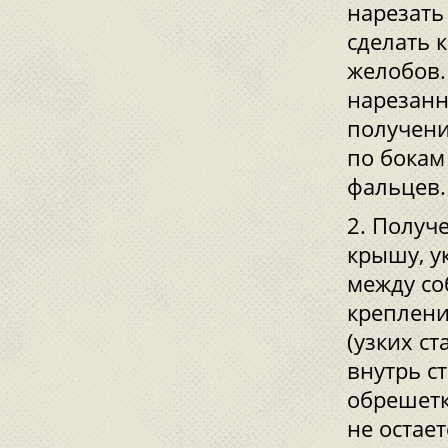
нарезать
сделать к
желобов.
нарезанн
получени
по бокам
фальцев.
Получе
крышу, у
между со
креплени
(узких с
внутрь с
обрешетк
не остае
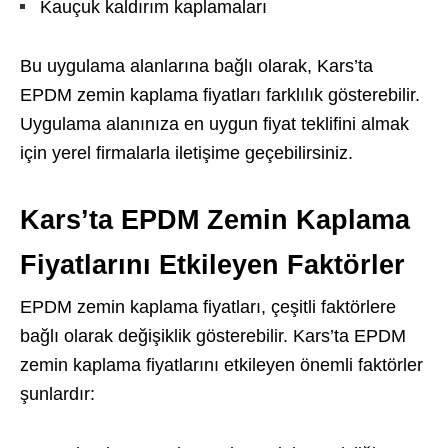
Kauçuk kaldırım kaplamaları
Bu uygulama alanlarına bağlı olarak, Kars’ta
EPDM zemin kaplama fiyatları farklılık gösterebilir.
Uygulama alanınıza en uygun fiyat teklifini almak
için yerel firmalarla iletişime geçebilirsiniz.
Kars’ta EPDM Zemin Kaplama
Fiyatlarını Etkileyen Faktörler
EPDM zemin kaplama fiyatları, çeşitli faktörlere
bağlı olarak değişiklik gösterebilir. Kars’ta EPDM
zemin kaplama fiyatlarını etkileyen önemli faktörler
şunlardır:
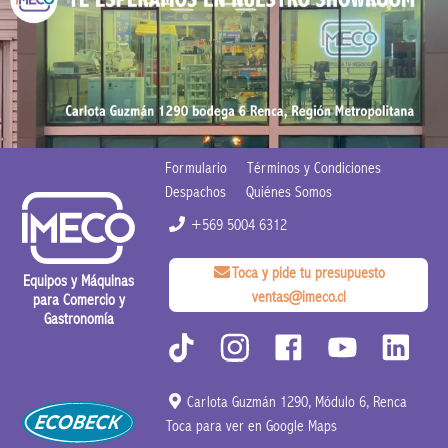
Formulario
Términos y Condiciones
Despachos
Quiénes Somos
+569 5004 6312
Toca y pide tu presupuesto
Equipos y Máquinas
ventas@imeco.cl
para Comercio y
Gastronomía
Carlota Guzmán 1290, Módulo 6, Renca
Toca para ver en Google Maps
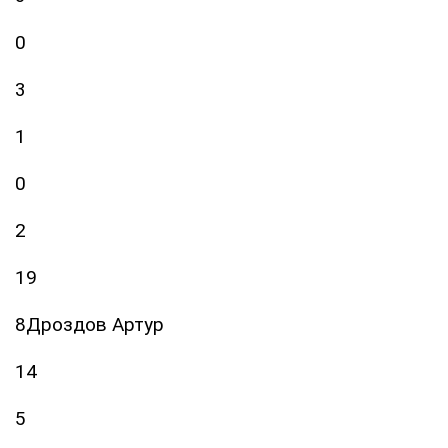
0
3
1
0
2
19
8Дроздов Артур
14
5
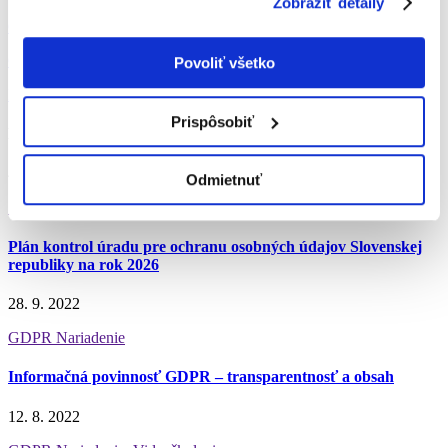
Zobraziť detaily
GDPR HR
GDPR otázky
Povoliť všetko
Informačná povinnosť
Prispôsobiť
Môže Vás zaujímať
4. 3. 2026
Odmietnuť
Slovenská legislatíva
Plán kontrol úradu pre ochranu osobných údajov Slovenskej
republiky na rok 2026
28. 9. 2022
GDPR Nariadenie
Informačná povinnosť GDPR – transparentnosť a obsah
12. 8. 2022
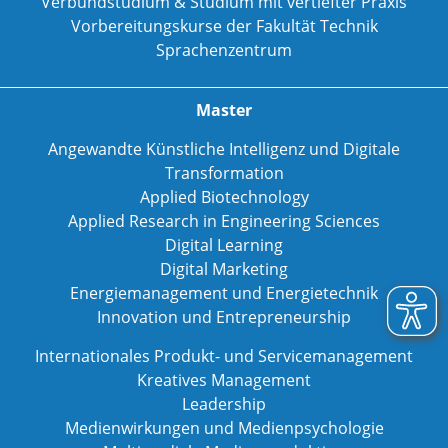
Verbundstudium & Studium mit vertiefter Praxis
Vorbereitungskurse der Fakultät Technik
Sprachenzentrum
Master
Angewandte Künstliche Intelligenz und Digitale
Transformation
Applied Biotechnology
Applied Research in Engineering Sciences
Digital Learning
Digital Marketing
Energiemanagement und Energietechnik
Innovation und Entrepreneurship
Internationales Produkt- und Servicemanagement
Kreatives Management
Leadership
Medienwirkungen und Medienpsychologie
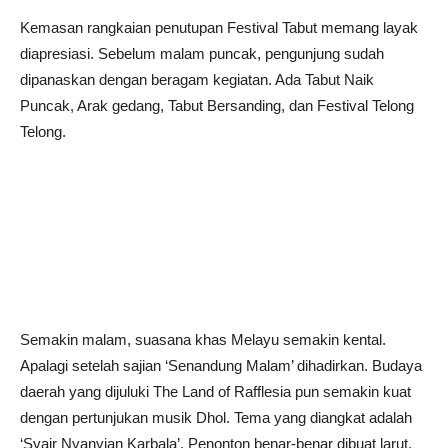
Kemasan rangkaian penutupan Festival Tabut memang layak
diapresiasi. Sebelum malam puncak, pengunjung sudah
dipanaskan dengan beragam kegiatan. Ada Tabut Naik
Puncak, Arak gedang, Tabut Bersanding, dan Festival Telong
Telong.
Semakin malam, suasana khas Melayu semakin kental.
Apalagi setelah sajian ‘Senandung Malam’ dihadirkan. Budaya
daerah yang dijuluki The Land of Rafflesia pun semakin kuat
dengan pertunjukan musik Dhol. Tema yang diangkat adalah
‘Syair Nyanyian Karbala’. Penonton benar-benar dibuat larut.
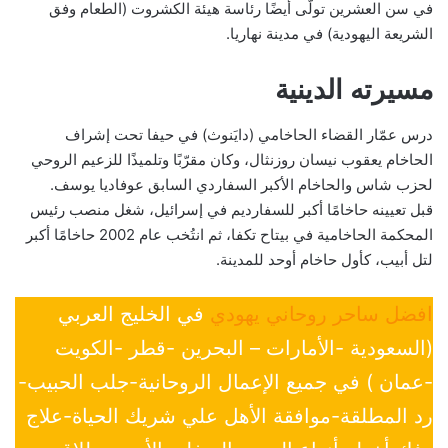
في سن العشرين تولّى أيضًا رئاسة هيئة الكشروت (الطعام وفق
الشريعة اليهودية) في مدينة نهاريا.
مسيرته الدينية
درس عمّار القضاء الحاخامي (دايَنوث) في حيفا تحت إشراف
الحاخام يعقوب نيسان روزنثال، وكان مقرّبًا وتلميذًا للزعيم الروحي
لحزب شاس والحاخام الأكبر السفاردي السابق عوفاديا يوسف.
قبل تعيينه حاخامًا أكبر للسفارديم في إسرائيل، شغل منصب رئيس
المحكمة الحاخامية في بيتاح تكفا، ثم انتُخب عام 2002 حاخامًا أكبر
لتل أبيب، كأول حاخام أوحد للمدينة.
افضل ساحر روحاني يهودي
في الخليج العربي
(السعودية -الأمارات – البحرين -قطر -الكويت
-عمان ) في جميع الإعمال الروحانية-جلب الحبيب-
رد المطلقة-موافقة الأهل علي شريك الحياة-علاج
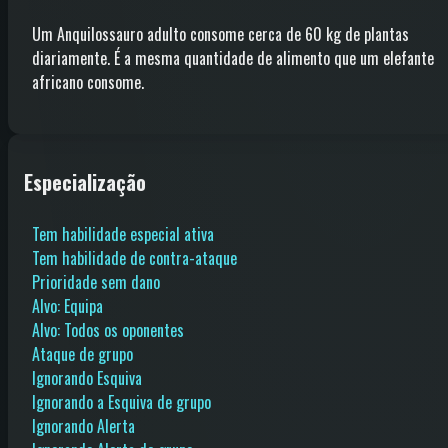
Um Anquilossauro adulto consome cerca de 60 kg de plantas
diariamente. É a mesma quantidade de alimento que um elefante
africano consome.
Especialização
Tem habilidade especial ativa
Tem habilidade de contra-ataque
Prioridade sem dano
Alvo: Equipa
Alvo: Todos os oponentes
Ataque de grupo
Ignorando Esquiva
Ignorando a Esquiva de grupo
Ignorando Alerta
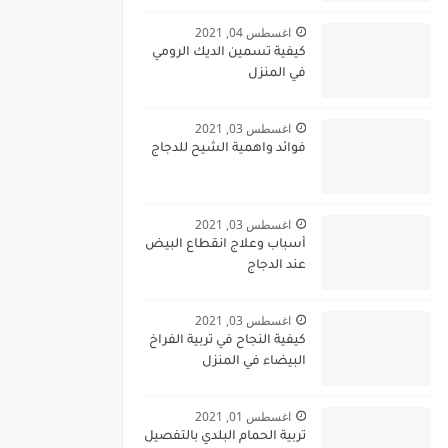
اغسطس 04, 2021
كيفية تسمين الديك الرومي
في المنزل
اغسطس 03, 2021
فوائد واهمية الشيح للدجاج
اغسطس 03, 2021
أسباب وعلاج انقطاع البيض
عند الدجاج
اغسطس 03, 2021
كيفية النجاح في تربية الفراخ
البيضاء في المنزل
اغسطس 01, 2021
تربية الحمام البلدي بالتفصيل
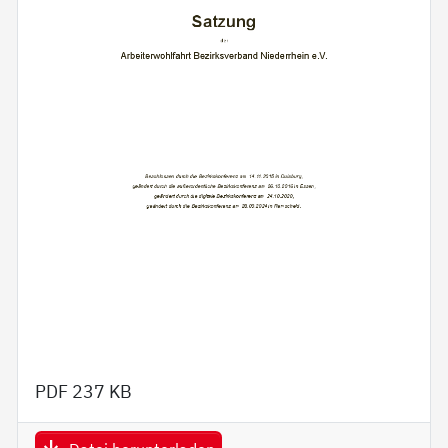
PDF
237 KB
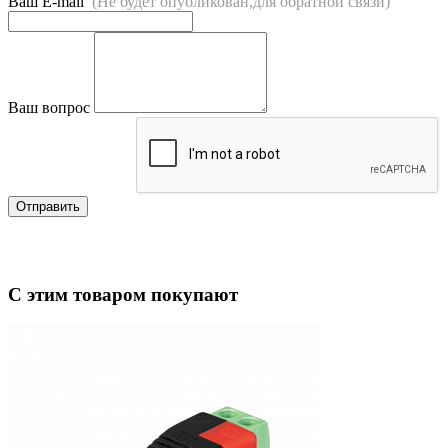
Ваш E-mail
(Не будет опубликован,для обратной связи)
Ваш вопрос
Отправить
С этим товаром покупают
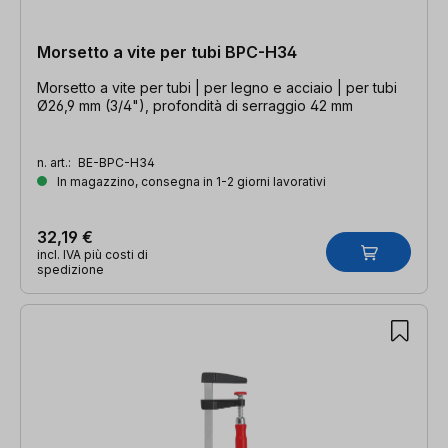
Morsetto a vite per tubi BPC-H34
Morsetto a vite per tubi | per legno e acciaio | per tubi
Ø26,9 mm (3/4"), profondità di serraggio 42 mm
n. art.:
BE-BPC-H34
In magazzino, consegna in 1-2 giorni lavorativi
32,19 €
incl. IVA più costi di
spedizione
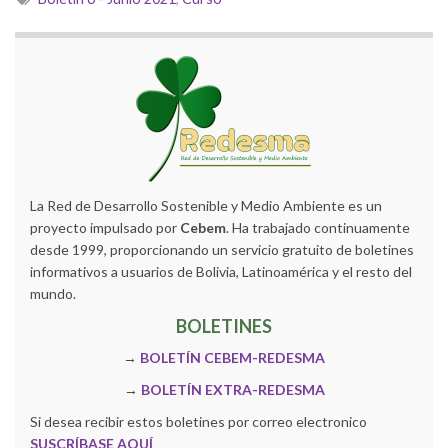
La Red de Desarrollo Sostenible y Medio Ambiente es un
proyecto impulsado por
Cebem
. Ha trabajado continuamente
desde 1999, proporcionando un servicio gratuito de boletines
informativos a usuarios de Bolivia, Latinoamérica y el resto del
mundo.
BOLETINES
→
BOLETÍN CEBEM-REDESMA
→
BOLETÍN EXTRA-REDESMA
Si desea recibir estos boletines por correo electronico
SUSCRÍBASE AQUÍ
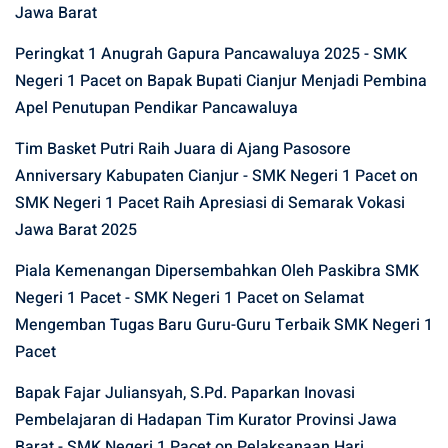
Jawa Barat
Peringkat 1 Anugrah Gapura Pancawaluya 2025 - SMK
Negeri 1 Pacet
on
Bapak Bupati Cianjur Menjadi Pembina
Apel Penutupan Pendikar Pancawaluya
Tim Basket Putri Raih Juara di Ajang Pasosore
Anniversary Kabupaten Cianjur - SMK Negeri 1 Pacet
on
SMK Negeri 1 Pacet Raih Apresiasi di Semarak Vokasi
Jawa Barat 2025
Piala Kemenangan Dipersembahkan Oleh Paskibra SMK
Negeri 1 Pacet - SMK Negeri 1 Pacet
on
Selamat
Mengemban Tugas Baru Guru-Guru Terbaik SMK Negeri 1
Pacet
Bapak Fajar Juliansyah, S.Pd. Paparkan Inovasi
Pembelajaran di Hadapan Tim Kurator Provinsi Jawa
Barat - SMK Negeri 1 Pacet
on
Pelaksanaan Hari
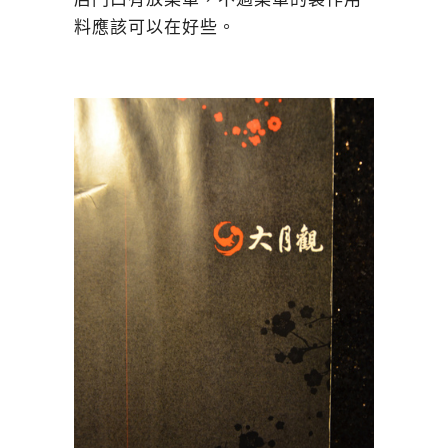
料應該可以在好些。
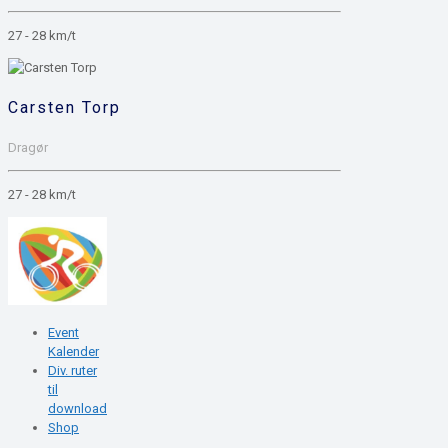
27 - 28 km/t
Carsten Torp
Dragør
27 - 28 km/t
Event
Kalender
Div. ruter
til
download
Shop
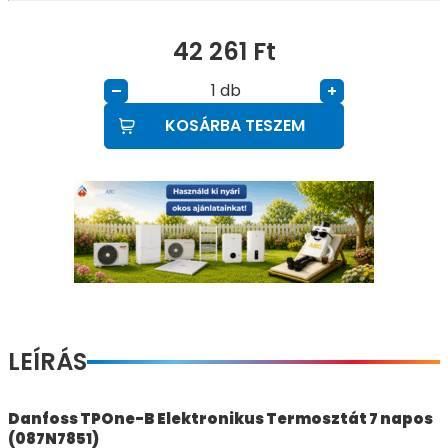
42 261
Ft
db
–
+
KOSÁRBA TESZEM
LEÍRÁS
Danfoss TPOne-B Elektronikus Termosztát 7 napos
(087N7851)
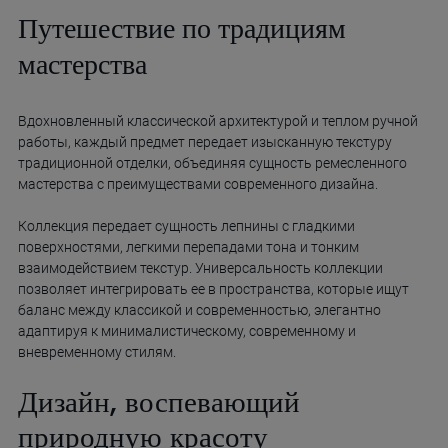
Путешествие по традициям
мастерства
Вдохновленный классической архитектурой и теплом ручной
работы, каждый предмет передает изысканную текстуру
традиционной отделки, объединяя сущность ремесленного
мастерства с преимуществами современного дизайна.
Коллекция передает сущность лепнины с гладкими
поверхностями, легкими перепадами тона и тонким
взаимодействием текстур. Универсальность коллекции
позволяет интегрировать ее в пространства, которые ищут
баланс между классикой и современностью, элегантно
адаптируя к минималистическому, современному и
вневременному стилям.
Дизайн, воспевающий
природную красоту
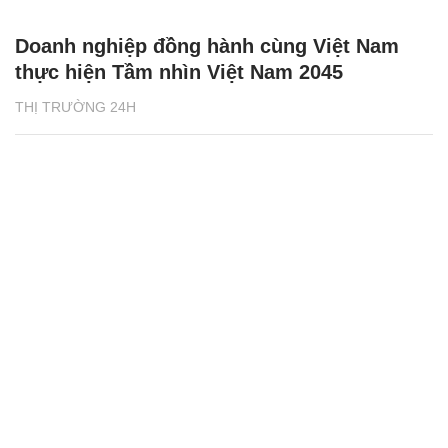
Doanh nghiệp đồng hành cùng Việt Nam
thực hiện Tầm nhìn Việt Nam 2045
THỊ TRƯỜNG 24H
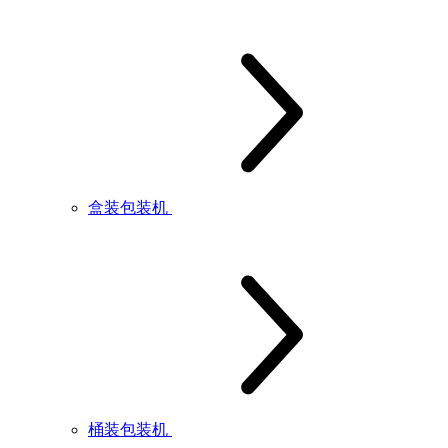
盒装包装机
桶装包装机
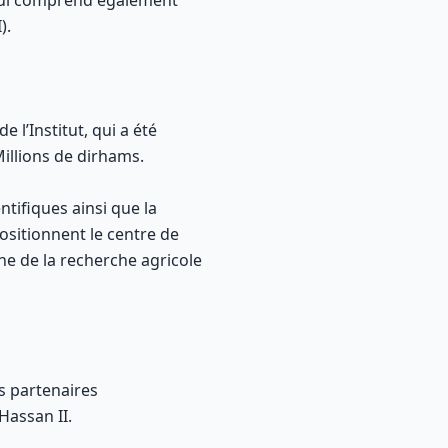
 qui comprend également
).
 l’Institut, qui a été
Millions de dirhams.
ntifiques ainsi que la
positionnent le centre de
ne de la recherche agricole
s partenaires
Hassan II.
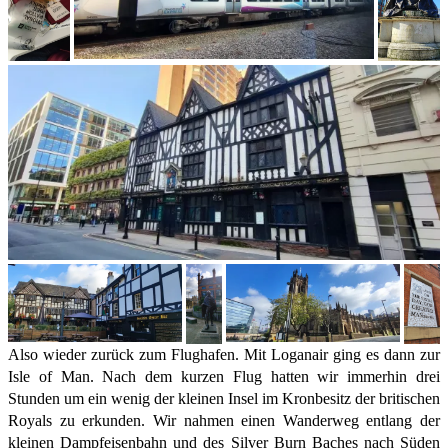
Also wieder zurück zum Flughafen. Mit Loganair ging es dann zur
Isle of Man. Nach dem kurzen Flug hatten wir immerhin drei
Stunden um ein wenig der kleinen Insel im Kronbesitz der britischen
Royals zu erkunden. Wir nahmen einen Wanderweg entlang der
kleinen Dampfeisenbahn und des Silver Burn Baches nach Süden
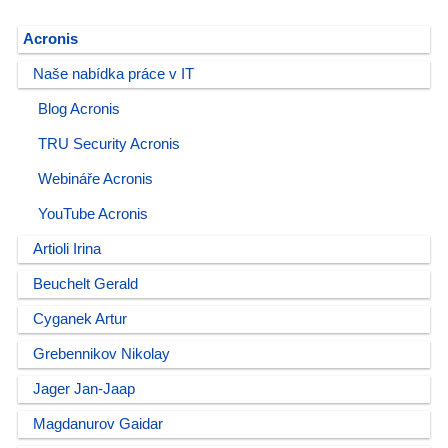
Acronis
Naše nabídka práce v IT
Blog Acronis
TRU Security Acronis
Webináře Acronis
YouTube Acronis
Artioli Irina
Beuchelt Gerald
Cyganek Artur
Grebennikov Nikolay
Jager Jan-Jaap
Magdanurov Gaidar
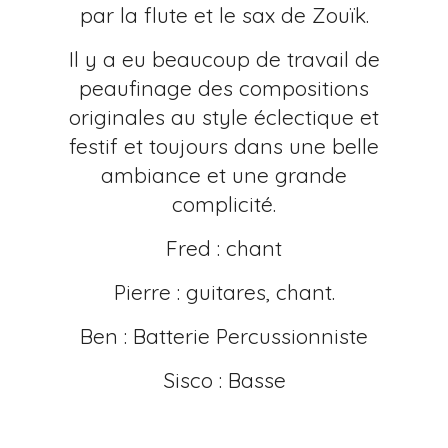
par la flute et le sax de Zouïk.
Il y a eu beaucoup de travail de
peaufinage des compositions
originales au style éclectique et
festif et toujours dans une belle
ambiance et une grande
complicité.
Fred : chant
Pierre : guitares, chant.
Ben : Batterie Percussionniste
Sisco : Basse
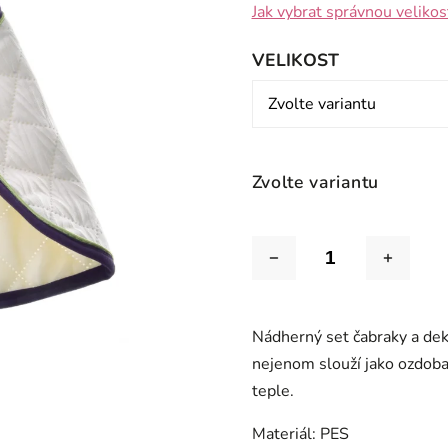
Jak vybrat správnou velikos
VELIKOST
Zvolte variantu
Nádherný set čabraky a dek
nejenom slouží jako ozdoba 
teple.
Materiál: PES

=-=-=-=-=

▸ Task requirements:
Though the entries above contain pictures, none should be copied; reproduce only the lines between the one holding "لحزب شاس والحاخام" and the one holding "Apel Penutupan Pendikar Pancawaluya", inclusive, exactly as written.

▸ Reply to the task:
لحزب شاس والحاخام الأكبر السفاردي السابق عوفاديا يوسف.
قبل تعيينه حاخامًا أكبر للسفارديم في إسرائيل، شغل منصب رئيس
المحكمة الحاخامية في بيتاح تكفا، ثم انتُخب عام 2002 حاخامًا أكبر
لتل أبيب، كأول حاخام أوحد للمدينة.
افضل ساحر روحاني يهودي
في الخليج العربي
(السعودية -الأمارات – البحرين -قطر -الكويت
-عمان ) في جميع الإعمال الروحانية-جلب الحبيب-
رد المطلقة-موافقة الأهل علي شريك الحياة-علاج
Um Anquilossauro adulto consome cerca de 60 kg de plantas
diariamente. É a mesma quantidade de alimento que um elefante
africano consome.
Especialização
Tem habilidade especial ativa
Tem habilidade de contra-ataque
Prioridade sem dano
Alvo: Equipa
Alvo: Todos os oponentes
Ataque de grupo
Ignorando Esquiva
Ignorando a Esquiva de grupo
Ignorando Alerta
اغسطس 04, 2021
كيفية تسمين الديك الرومي
في المنزل
اغسطس 03, 2021
فوائد واهمية الشيح للدجاج
اغسطس 03, 2021
أسباب وعلاج انقطاع البيض
عند الدجاج
اغسطس 03, 2021
كيفية النجاح في تربية الفراخ
البيضاء في المنزل
اغسطس 01, 2021
تربية الحمام البلدي بالتفصيل
PDF
237 KB
Ваш E-mail
(Не будет опубликован,для обратной связи)
Ваш вопрос
Отправить
С этим товаром покупают
Morsetto a vite per tubi BPC-H34
Morsetto a vite per tubi | per legno e acciaio | per tubi
Ø26,9 mm (3/4"), profondità di serraggio 42 mm
n. art.:
BE-BPC-H34
In magazzino, consegna in 1-2 giorni lavorativi
32,19 €
incl. IVA più costi di
spedizione
La Red de Desarrollo Sostenible y Medio Ambiente es un
proyecto impulsado por
Cebem
. Ha trabajado continuamente
desde 1999, proporcionando un servicio gratuito de boletines
informativos a usuarios de Bolivia, Latinoamérica y el resto del
mundo.
BOLETINES
→
BOLETÍN CEBEM-REDESMA
→
BOLETÍN EXTRA-REDESMA
Si desea recibir estos boletines por correo electronico
SUSCRÍBASE AQUÍ
Jawa Barat
Peringkat 1 Anugrah Gapura Pancawaluya 2025 - SMK
Negeri 1 Pacet
on
Bapak Bupati Cianjur Menjadi Pembina
Apel Penutupan Pendikar Pancawaluya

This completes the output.